Hall was born in Ward End, Birmingham, Warwickshire, and learned carpentry as a trade, but as a teenager, he became a member of the Fred Karno troupe of stage comedians. In his late teens, he visited his sister in New York and stayed there, finding employment as a stagehand. While working behind the scenes, he met the comic actor Bobby Dunn and they became friends; Dunn convinced Hall to take a stab again at acting, which he did. By the mid-1920s, Hall was working for Hal Roach. Stan Laurel, one of Roach's comedy stars, was also a graduate of the Karno troupe.
As an actor, Hall worked with such comedians as Buster Keaton and Charley Chase, but is best remembered as a comic foil for Laurel and Hardy.

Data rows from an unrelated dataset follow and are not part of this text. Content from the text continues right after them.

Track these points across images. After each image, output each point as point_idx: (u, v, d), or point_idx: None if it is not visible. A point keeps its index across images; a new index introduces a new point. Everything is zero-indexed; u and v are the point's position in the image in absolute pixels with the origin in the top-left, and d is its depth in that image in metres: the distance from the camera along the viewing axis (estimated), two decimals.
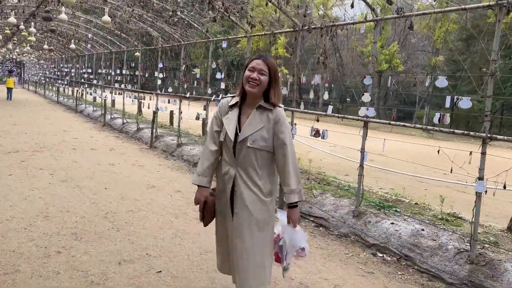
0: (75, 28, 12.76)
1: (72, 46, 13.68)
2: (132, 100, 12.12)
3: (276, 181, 2.56)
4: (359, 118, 4.99)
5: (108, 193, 5.66)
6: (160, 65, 10.13)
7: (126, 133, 11.97)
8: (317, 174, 7.14)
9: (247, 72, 2.42)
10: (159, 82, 10.24)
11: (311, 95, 6.84)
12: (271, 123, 2.40)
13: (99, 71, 14.97)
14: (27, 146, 8.65)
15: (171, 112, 13.27)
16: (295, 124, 6.15)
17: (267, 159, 2.44)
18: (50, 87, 28.43)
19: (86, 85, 17.42)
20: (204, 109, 8.80)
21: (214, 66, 9.53)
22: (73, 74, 19.33)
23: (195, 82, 9.27)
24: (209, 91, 8.55)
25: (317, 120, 6.07)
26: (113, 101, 14.17)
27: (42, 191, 5.49)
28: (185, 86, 9.20)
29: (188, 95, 9.24)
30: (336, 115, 5.86)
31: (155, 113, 10.10)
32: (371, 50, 25.22)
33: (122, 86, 12.91)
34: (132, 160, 8.09)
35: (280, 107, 2.46)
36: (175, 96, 10.03)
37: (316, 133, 5.95)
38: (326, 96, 8.00)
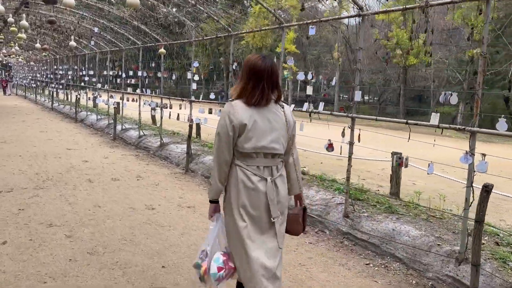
0: (79, 20, 10.32)
1: (72, 43, 11.24)
2: (154, 109, 9.74)
3: (230, 181, 2.39)
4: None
5: (174, 278, 3.34)
6: (196, 64, 7.80)
7: (146, 150, 9.60)
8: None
9: None
10: (193, 86, 7.90)
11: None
12: None
13: (105, 72, 12.51)
14: (25, 180, 6.26)
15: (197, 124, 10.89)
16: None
17: None
18: (41, 92, 25.78)
19: (87, 89, 14.95)
20: None
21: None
22: (70, 77, 16.82)
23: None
24: None
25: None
26: (116, 109, 11.74)
27: (62, 283, 3.16)
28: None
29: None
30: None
31: (191, 126, 7.76)
32: (396, 42, 22.97)
33: (138, 91, 10.49)
34: (174, 197, 5.77)
35: (229, 101, 2.37)
36: (215, 104, 7.72)
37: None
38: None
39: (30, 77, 28.67)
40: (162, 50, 8.49)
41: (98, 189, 6.00)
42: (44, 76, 23.17)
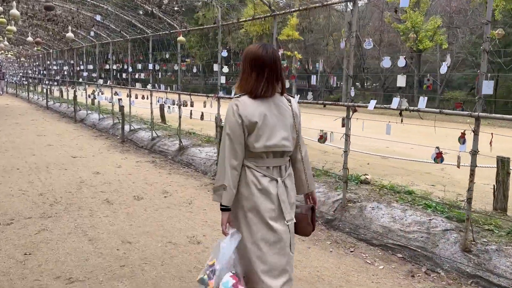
0: (78, 8, 8.94)
1: (70, 35, 9.89)
2: (170, 107, 8.47)
3: (241, 183, 2.21)
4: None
5: None
6: (224, 53, 6.54)
7: (162, 155, 8.37)
8: None
9: None
10: (222, 80, 6.65)
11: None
12: None
13: (107, 66, 11.16)
14: (28, 204, 5.03)
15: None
16: None
17: None
18: (34, 89, 24.28)
19: (86, 86, 13.60)
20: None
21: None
22: (65, 73, 15.42)
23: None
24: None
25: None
26: (122, 107, 10.50)
27: None
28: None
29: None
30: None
31: (219, 126, 6.53)
32: (409, 26, 21.71)
33: (149, 86, 9.20)
34: (217, 221, 4.58)
35: (236, 97, 2.21)
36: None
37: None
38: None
39: (20, 74, 27.10)
40: (181, 38, 7.18)
41: (120, 214, 4.79)
42: (37, 73, 21.68)
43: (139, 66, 9.49)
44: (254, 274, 2.18)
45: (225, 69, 6.63)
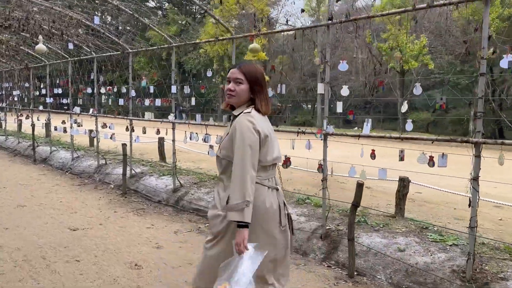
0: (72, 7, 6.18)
1: (40, 47, 7.07)
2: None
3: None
4: None
5: None
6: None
7: (202, 215, 5.86)
8: None
9: (226, 85, 2.35)
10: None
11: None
12: (232, 131, 2.26)
13: (102, 90, 8.28)
14: None
15: None
16: None
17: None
18: None
19: (49, 114, 10.54)
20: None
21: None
22: (16, 99, 12.08)
23: None
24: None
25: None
26: (124, 145, 7.86)
27: None
28: None
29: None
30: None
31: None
32: (392, 45, 20.85)
33: (171, 117, 6.68)
34: None
35: (244, 113, 2.26)
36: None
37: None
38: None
39: None
40: (255, 45, 4.94)
41: None
42: None
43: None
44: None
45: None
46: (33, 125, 10.78)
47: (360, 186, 3.84)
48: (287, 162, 4.88)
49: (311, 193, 6.07)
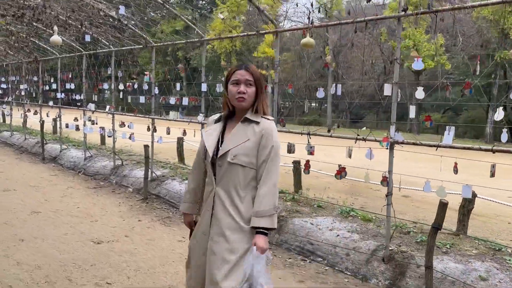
0: None
1: (56, 38, 6.51)
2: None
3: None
4: None
5: None
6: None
7: None
8: None
9: (231, 87, 2.17)
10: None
11: None
12: (257, 136, 2.13)
13: (106, 85, 7.74)
14: None
15: None
16: None
17: (252, 179, 2.15)
18: None
19: (59, 110, 9.96)
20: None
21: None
22: (23, 93, 11.51)
23: None
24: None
25: None
26: (146, 146, 7.29)
27: None
28: None
29: None
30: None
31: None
32: (406, 44, 20.26)
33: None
34: None
35: (268, 119, 2.20)
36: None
37: None
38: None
39: None
40: (308, 39, 4.39)
41: None
42: None
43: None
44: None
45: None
46: (42, 122, 10.21)
47: (443, 206, 3.29)
48: (341, 172, 4.33)
49: (347, 202, 5.52)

He appeared in nearly 50 of their films, sometimes in bit parts, but often as a mean landlord or opponent in many of their memorable tit-for-tat sequences. Unlike the usual villains in Laurel and Hardy films, who were big and burly, Charlie Hall (billed as "Charley" Hall in the Roach comedies) was of short stature, standing 5 ft 5 in tall. His height and slight English accent allowed him to be convincingly cast as a college student, despite being 40 years old, in Laurel and Hardy's A Chump at Oxford.
Hall almost never played starring roles; the exception was in 1941, when he was teamed with character comedian Frank Faylen by Monogram Pictures. Hall continued to play bits and supporting roles in short subjects and features through the 1940s and 1950s, occasionally on TV, appearing very briefly in Charlie Chaplin's final American film, Limelight (1952).
In 1956 he played a small but important part in the TV show Cheyenne, season 1, episode 11, "Quicksand", starring Clint Walker, with Dennis Hopper, John Alderson, Wright King and Peggy Webber. His last role was in a Joe McDoakes short film starring George O'Hanlon, So You Want to Play the Piano, in 1956.
Hall died in North Hollywood, California, on 7 December 1959. A J D Wetherspoon's public house in Erdington, is named The Charlie Hall as a tribute to him.